┌──

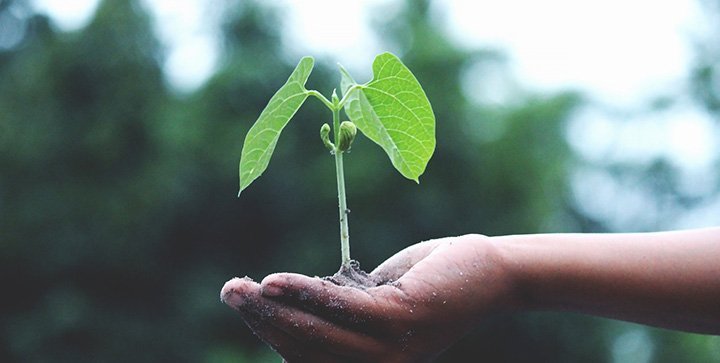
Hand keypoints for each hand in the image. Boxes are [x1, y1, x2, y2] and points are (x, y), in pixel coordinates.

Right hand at [221, 234, 516, 361]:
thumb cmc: (431, 282)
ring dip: (273, 309)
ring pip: (317, 333)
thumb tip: (293, 303)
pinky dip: (305, 294)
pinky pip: (341, 309)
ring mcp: (391, 349)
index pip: (308, 356)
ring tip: (240, 288)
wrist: (489, 272)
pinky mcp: (400, 320)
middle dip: (262, 320)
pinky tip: (275, 281)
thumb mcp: (378, 299)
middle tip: (229, 291)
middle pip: (305, 348)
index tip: (245, 303)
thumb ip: (341, 309)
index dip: (271, 332)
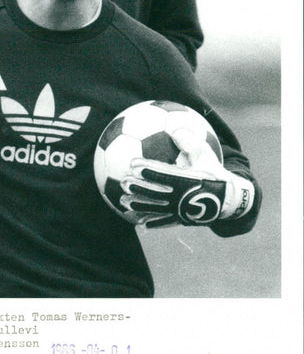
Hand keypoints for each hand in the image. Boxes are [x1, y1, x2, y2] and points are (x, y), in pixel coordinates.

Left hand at [122, 129, 255, 227]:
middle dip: (139, 188)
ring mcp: (182, 210)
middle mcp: (183, 196)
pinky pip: (165, 222)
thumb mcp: (206, 154)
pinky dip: (152, 222)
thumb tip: (177, 130)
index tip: (133, 163)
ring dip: (139, 205)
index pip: (164, 173)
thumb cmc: (213, 172)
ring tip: (123, 202)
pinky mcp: (182, 219)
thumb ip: (191, 143)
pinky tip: (139, 224)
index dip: (148, 168)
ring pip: (157, 209)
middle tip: (123, 182)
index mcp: (188, 179)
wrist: (229, 199)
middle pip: (157, 192)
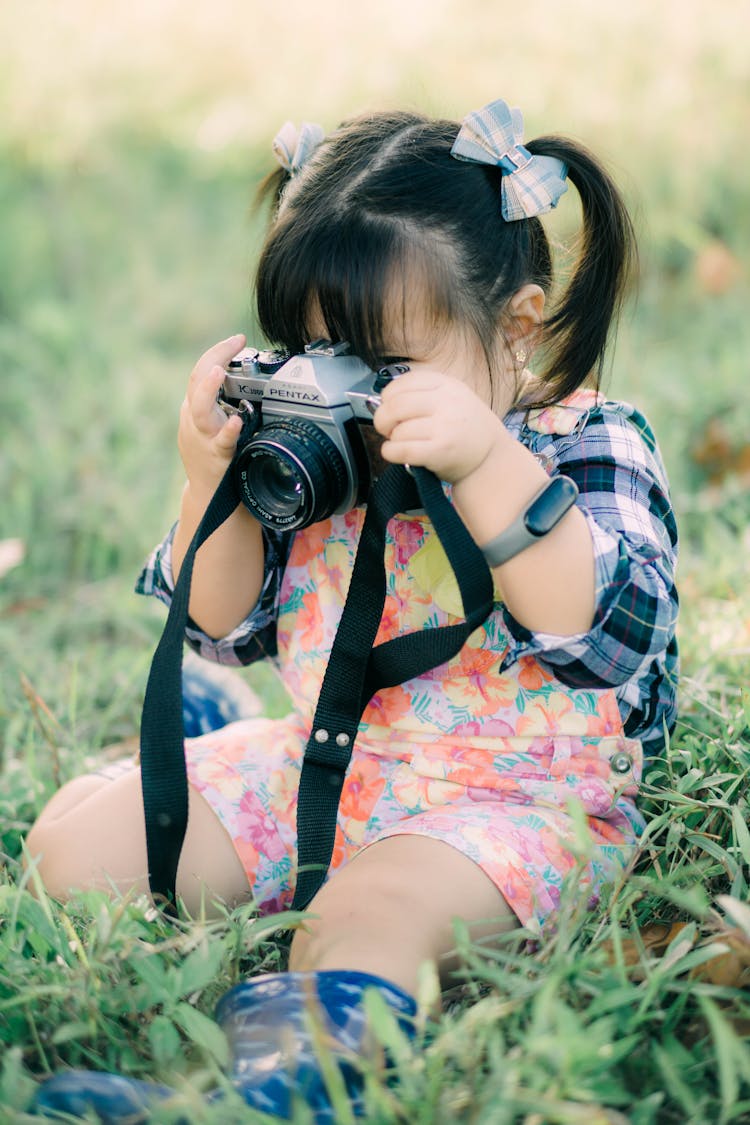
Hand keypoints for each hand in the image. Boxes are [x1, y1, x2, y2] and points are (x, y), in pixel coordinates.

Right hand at [178, 334, 245, 496]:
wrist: (209, 497)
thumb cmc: (214, 458)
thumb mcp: (210, 426)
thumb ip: (220, 404)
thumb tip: (246, 379)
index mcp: (194, 408)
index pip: (201, 371)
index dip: (218, 352)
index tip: (238, 338)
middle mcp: (194, 419)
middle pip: (196, 380)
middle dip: (215, 356)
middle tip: (234, 342)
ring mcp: (202, 438)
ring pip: (200, 408)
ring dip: (208, 388)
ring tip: (220, 371)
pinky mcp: (215, 457)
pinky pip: (220, 442)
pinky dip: (227, 430)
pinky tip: (235, 422)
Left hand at [371, 365, 506, 483]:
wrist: (492, 458)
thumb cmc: (465, 429)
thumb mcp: (453, 398)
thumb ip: (423, 394)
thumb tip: (382, 402)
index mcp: (447, 384)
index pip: (403, 382)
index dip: (388, 397)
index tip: (389, 408)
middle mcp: (447, 402)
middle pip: (395, 405)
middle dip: (382, 419)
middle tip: (387, 429)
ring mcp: (445, 426)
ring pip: (398, 430)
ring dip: (392, 440)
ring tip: (403, 443)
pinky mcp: (441, 451)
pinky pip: (401, 450)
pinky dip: (391, 452)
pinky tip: (396, 453)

└──

__Exercise objective__: Your reply should be the full data above, copied exactly, with no pictures in it.

__Solved exercise__:
Hand keypoints for each hand in the image. Boxes are [x1, y1, x2, y2] and points are (x, y), in pixel coordinates.

Right hand at [221, 234, 516, 361]:
thumb cmc: (431, 282)
ring dip: (273, 309)
ring pip: (317, 333)
thumb tip: (293, 303)
pinky dip: (305, 294)
pinky pip: (341, 309)
ring mcp: (391, 349)
index pip: (308, 356)
ring tip: (240, 288)
wrist: (489, 272)
pinky mcp: (400, 320)
middle dip: (262, 320)
pinky tip: (275, 281)
thumb mcp: (378, 299)
middle tip: (229, 291)
middle pip: (305, 348)
index tip: (245, 303)
thumb ip: (341, 309)
index dip: (271, 332)
Hand keypoints for each hand in the image. Boxes are [x1, y1, x2, y2] and points are (x, y), in pixel coordinates.

Left hand at [122, 129, 255, 227]:
middle dip: (139, 188)
ring mcp: (182, 210)
middle mcp: (183, 196)
pinky pip: (165, 222)
thumb mcp: (206, 154)
pinky dip: (152, 222)
thumb tip: (177, 130)
index tip: (133, 163)
ring dip: (139, 205)
index pip: (164, 173)
thumb cmc: (213, 172)
ring tip: (123, 202)
pinky mcp: (182, 219)
thumb ip: (191, 143)
pinky tip: (139, 224)
index dip: (148, 168)
ring pip: (157, 209)
middle tip: (123, 182)
index mcp: (188, 179)
wrist: (229, 199)
middle pip: (157, 192)
Hand keypoints for each hand in the image. Boxes are [x1, y1, x2, y2] and points are (x, y), in pixel coordinates.

Right hand at [178, 334, 245, 496]:
wrist: (209, 497)
thumb cmc: (214, 458)
thumb mcp: (210, 426)
thumb ip: (220, 404)
thumb tip: (246, 379)
index mcp: (194, 408)
index pip: (201, 371)
index dip: (218, 352)
index tip: (238, 338)
middle mcp: (194, 419)
middle pip: (196, 380)
middle dip: (215, 356)
middle tip: (234, 342)
ring mcp: (202, 438)
ring pip: (200, 408)
ring dip: (208, 388)
ring tip: (220, 371)
pinky mcp: (215, 457)
pinky pip: (220, 442)
pinky dip: (227, 430)
pinky tip: (235, 422)
Left hand at [371, 365, 506, 483]:
wrist: (492, 458)
thumb cmc: (465, 429)
thumb mcp: (453, 398)
thumb ip: (423, 394)
thumb tip: (382, 402)
index mcp: (447, 384)
index pip: (403, 382)
index dip: (388, 397)
index tip: (389, 408)
middle mcp: (447, 402)
middle pip: (395, 405)
middle dip: (382, 419)
middle tip: (387, 429)
ring mcp: (445, 426)
ring pip: (398, 430)
ring dip: (392, 440)
ring tip: (403, 443)
pinky mcp: (441, 451)
pinky pip: (401, 450)
pinky dip: (391, 452)
pinky tip: (396, 453)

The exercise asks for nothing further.